For the average day this week the most I could work was about 4 hours. At a limited capacity, I had to make tough decisions about what needed my focus and what could wait.
As a business owner I'm always in a state of needing to choose between priorities.
But what we managed in 4 hours each day was a bit more than we manage on most normal days through the year. When I tapped out for the first two days the team came in on overdrive and picked up where I couldn't operate.
Normally when I'm out for an extended period we lose clients faster than we can add them. Systems held together with duct tape and sticks collapse. Sure, the whole team manages to skate by until I'm back, but I usually have so much to pick up. Not so this week.
For the first time, we thrived under this pressure.
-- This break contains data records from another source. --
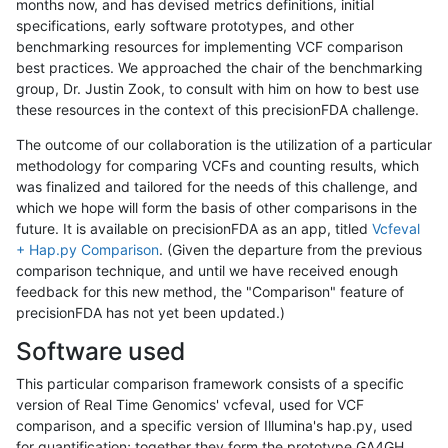
months now, and has devised metrics definitions, initial
specifications, early software prototypes, and other
benchmarking resources for implementing VCF comparison
best practices. We approached the chair of the benchmarking
group, Dr. Justin Zook, to consult with him on how to best use
these resources in the context of this precisionFDA challenge.
The outcome of our collaboration is the utilization of a particular
methodology for comparing VCFs and counting results, which
was finalized and tailored for the needs of this challenge, and
which we hope will form the basis of other comparisons in the
future. It is available on precisionFDA as an app, titled
Vcfeval
+ Hap.py Comparison
. (Given the departure from the previous
comparison technique, and until we have received enough
feedback for this new method, the "Comparison" feature of
precisionFDA has not yet been updated.)
Software used
This particular comparison framework consists of a specific
version of Real Time Genomics' vcfeval, used for VCF
comparison, and a specific version of Illumina's hap.py, used
for quantification; together they form the prototype GA4GH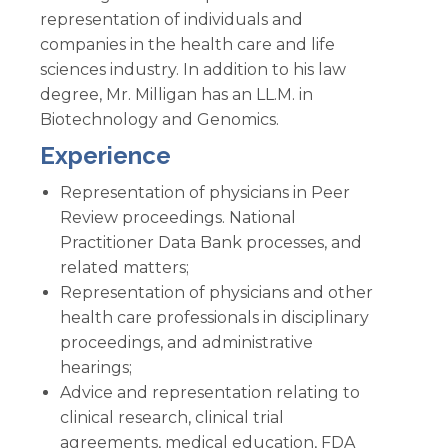
representation of individuals and
companies in the health care and life
sciences industry. In addition to his law
degree, Mr. Milligan has an LL.M. in
Biotechnology and Genomics.
Experience
Representation of physicians in Peer
Review proceedings. National
Practitioner Data Bank processes, and
related matters;
Representation of physicians and other
health care professionals in disciplinary
proceedings, and administrative
hearings;
Advice and representation relating to
clinical research, clinical trial
agreements, medical education, FDA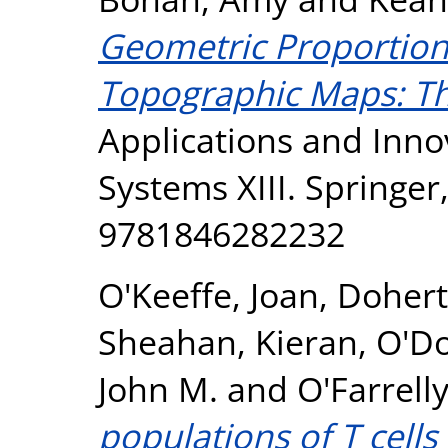
Geometric Proportiona
Topographic Maps: Th
Applications and Innov
Systems XIII. Springer
9781846282232
O'Keeffe, Joan
,
Dohert
Sheahan, Kieran
,
O'D
John M.
and
O'Farrelly
populations of T cells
I want to thank each one of the Bjorn Fitness team members for coming through and taking care of our adventurers when I couldn't. You guys are all freaking amazing.
I still can't believe how much we managed to get done. We updated our nutrition materials, made some big changes, found and filled gaps, prevented a payroll crisis, set up tracking systems, didn't cancel a single consultation, and we updated our onboarding procedure.
Each with only about 4 hours of available daily focus time. All completed with two family medical scares. I know this is getting a little too transparent on the business side of the gym you go to, but it is vital to making sure you continue to have the best possible gym experience we can offer.
I hope that as the months add on you will find more and more things that make Bjorn the best place for your goals. And I hope when you do you'll think of that one time in April that made so much of it possible.
Wow, that was a long one! I'm so thankful to anyone who took the time to read this long post about something as simple as a bonk on the head. Skool doesn't let me format these in a super readable manner so I hope this turns out okay.
I hope this was useful to you and that you gained something from it. I also hope that you never, ever get a concussion. Let me tell you, a hangover felt better than this past week has. It took me 4 days to write the first draft of this post alone! I probably won't be symptom free for another 7 or so days, if I'm lucky. But at least now the symptoms are mild.
Quick reminder that next Sunday at 8:30 am we will begin our hike up Mt. Arab! All are welcome to join, and if you want to catch a ride with me, I'll be leaving from the gym at 7:00 am to get to the trail by 8:00. I plan to begin the hike at 8:30 to allow for any stragglers to catch up. So we will wait at the trail entrance until then.
I do not suggest carpooling with me if you are allergic to cats, dogs, Toyota Rav 4s, or music in foreign languages.